Not one of my usual high-tech picks, but a pretty, practical one. While its 37mm is too small for my usual taste, the I.N.O.X. V had me with its gray-pink combination. And the fact that it (along with its bigger brothers) has gone through the “handbag challenge,” one of the 130 durability tests that all the I.N.O.X. watches go through (the others involve getting run over by a steam roller, getting tossed in a washing machine for a couple of hours, and being dropped from great heights).

It’s a standard three-hand watch, albeit with a pretty pink second hand to match the accents in the paracord strap. Which is another selling point for me (I am such a sucker for a good brand story). In case of emergencies, you can unravel the paracord and use it to lash yourself to a mast of a ship in the midst of a tempest, or secure yourself to a rock face, or go fishing to stave off starvation. Alternatively, you could use it to tie up your kids and preserve your sanity, or even separate the cord into individual strands and use it as floss (there are many a situation that can be saved by a flawless smile).

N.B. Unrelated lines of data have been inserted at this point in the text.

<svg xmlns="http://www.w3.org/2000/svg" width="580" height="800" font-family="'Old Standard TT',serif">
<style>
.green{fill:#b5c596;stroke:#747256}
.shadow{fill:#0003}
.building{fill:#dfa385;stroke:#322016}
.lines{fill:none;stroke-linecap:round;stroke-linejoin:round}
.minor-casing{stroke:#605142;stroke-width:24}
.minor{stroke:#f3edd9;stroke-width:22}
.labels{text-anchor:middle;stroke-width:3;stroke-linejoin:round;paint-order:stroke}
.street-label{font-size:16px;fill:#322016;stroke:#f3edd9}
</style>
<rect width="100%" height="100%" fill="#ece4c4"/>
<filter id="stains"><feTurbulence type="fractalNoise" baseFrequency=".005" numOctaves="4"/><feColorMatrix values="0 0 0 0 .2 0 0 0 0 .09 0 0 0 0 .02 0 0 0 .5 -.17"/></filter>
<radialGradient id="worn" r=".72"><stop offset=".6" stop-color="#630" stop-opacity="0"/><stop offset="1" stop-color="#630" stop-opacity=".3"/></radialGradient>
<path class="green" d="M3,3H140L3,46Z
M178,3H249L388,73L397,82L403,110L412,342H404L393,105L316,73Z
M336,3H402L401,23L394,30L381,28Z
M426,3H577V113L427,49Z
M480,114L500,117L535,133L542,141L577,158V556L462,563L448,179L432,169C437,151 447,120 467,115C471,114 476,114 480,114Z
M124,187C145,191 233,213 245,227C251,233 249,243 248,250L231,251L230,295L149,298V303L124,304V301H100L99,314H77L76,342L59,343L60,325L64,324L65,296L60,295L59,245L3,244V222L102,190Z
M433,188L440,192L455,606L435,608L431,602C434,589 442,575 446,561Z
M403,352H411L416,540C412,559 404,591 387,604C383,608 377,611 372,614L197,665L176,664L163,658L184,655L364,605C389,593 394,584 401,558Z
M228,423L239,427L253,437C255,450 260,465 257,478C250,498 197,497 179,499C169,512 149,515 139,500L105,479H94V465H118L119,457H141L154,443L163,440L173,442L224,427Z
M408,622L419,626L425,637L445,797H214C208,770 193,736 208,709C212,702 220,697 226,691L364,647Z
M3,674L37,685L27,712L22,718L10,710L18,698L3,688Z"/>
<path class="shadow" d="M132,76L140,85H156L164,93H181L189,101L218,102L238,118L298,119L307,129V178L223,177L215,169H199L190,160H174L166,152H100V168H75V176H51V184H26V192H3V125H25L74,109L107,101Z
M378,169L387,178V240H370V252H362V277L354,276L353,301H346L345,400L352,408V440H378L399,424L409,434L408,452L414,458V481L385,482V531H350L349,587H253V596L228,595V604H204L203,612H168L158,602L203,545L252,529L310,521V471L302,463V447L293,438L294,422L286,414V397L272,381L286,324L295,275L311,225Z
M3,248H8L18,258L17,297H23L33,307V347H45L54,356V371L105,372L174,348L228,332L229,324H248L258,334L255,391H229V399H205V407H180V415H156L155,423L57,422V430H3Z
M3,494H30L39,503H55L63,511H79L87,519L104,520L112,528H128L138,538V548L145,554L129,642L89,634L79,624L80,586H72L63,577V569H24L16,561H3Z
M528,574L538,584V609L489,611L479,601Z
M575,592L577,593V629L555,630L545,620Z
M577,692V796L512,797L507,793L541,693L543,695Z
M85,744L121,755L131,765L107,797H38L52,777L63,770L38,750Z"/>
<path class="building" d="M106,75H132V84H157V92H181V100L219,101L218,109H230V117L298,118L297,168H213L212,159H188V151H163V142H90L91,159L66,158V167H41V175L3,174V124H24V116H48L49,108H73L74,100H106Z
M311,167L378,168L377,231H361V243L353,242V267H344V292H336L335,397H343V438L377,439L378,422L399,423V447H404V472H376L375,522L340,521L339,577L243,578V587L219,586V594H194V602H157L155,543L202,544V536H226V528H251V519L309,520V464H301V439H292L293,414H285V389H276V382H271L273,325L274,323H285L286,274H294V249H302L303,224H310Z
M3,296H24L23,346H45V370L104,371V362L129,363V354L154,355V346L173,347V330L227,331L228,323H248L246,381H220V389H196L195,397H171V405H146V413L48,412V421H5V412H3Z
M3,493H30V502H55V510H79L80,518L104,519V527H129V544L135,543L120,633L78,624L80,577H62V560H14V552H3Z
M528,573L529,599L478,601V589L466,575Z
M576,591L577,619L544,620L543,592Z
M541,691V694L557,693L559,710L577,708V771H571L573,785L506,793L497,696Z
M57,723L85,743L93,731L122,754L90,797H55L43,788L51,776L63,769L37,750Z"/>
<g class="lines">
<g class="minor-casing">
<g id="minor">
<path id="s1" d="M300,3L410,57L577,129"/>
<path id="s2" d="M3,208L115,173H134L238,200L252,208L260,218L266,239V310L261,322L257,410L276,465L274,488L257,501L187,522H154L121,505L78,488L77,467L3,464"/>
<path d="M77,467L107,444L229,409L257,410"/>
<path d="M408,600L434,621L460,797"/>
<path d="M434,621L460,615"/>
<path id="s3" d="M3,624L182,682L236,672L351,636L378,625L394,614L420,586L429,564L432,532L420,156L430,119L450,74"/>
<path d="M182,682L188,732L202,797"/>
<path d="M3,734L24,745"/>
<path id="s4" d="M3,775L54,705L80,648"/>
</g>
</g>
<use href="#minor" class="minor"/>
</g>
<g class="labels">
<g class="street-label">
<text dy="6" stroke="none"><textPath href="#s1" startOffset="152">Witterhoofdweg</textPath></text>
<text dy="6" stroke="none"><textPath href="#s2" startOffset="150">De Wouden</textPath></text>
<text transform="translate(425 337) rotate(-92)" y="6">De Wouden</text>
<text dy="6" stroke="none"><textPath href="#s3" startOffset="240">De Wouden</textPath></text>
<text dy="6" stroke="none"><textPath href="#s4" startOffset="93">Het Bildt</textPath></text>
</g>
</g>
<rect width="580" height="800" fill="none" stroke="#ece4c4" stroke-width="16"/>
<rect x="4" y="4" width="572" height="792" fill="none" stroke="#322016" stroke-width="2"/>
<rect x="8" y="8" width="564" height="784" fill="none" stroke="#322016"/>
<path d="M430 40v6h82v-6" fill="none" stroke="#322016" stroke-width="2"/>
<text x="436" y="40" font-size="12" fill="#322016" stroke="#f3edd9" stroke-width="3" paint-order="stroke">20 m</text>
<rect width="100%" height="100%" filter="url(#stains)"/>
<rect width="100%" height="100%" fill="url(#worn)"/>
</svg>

Breguet Marine Equation of Time

Of course, no watch fair would be complete without falling in love with something complicated. Breguet steps up and provides the romance this year with the Marine Équation Marchante 5887. It has—get your notebooks and pens ready, class—the days of the week; months and leap year cycle; retrograde dates; running equation of time; perpetual calendar; and a tourbillon. And it’s also self-winding. And it has an 80-hour power reserve, which is 10 times more than any energy reserves I have.

Of course, being a Breguet, the finishing of the watch is exquisite. All components are hand chamfered, the edges gently and precisely rounded and polished. The dial features two different kinds of engine-turning, one of them creating the distinctive wave pattern. The bridges and barrel—visible through the caseback—are delicately engraved.

That’s just the aesthetics. Lack of space keeps me from going on and on about the tech that goes into all those complications. But in typical Breguet fashion, the entire watch is understated, even if the case comes in 43.99mm rose gold or platinum. It’s one of those watches best appreciated by those in the know.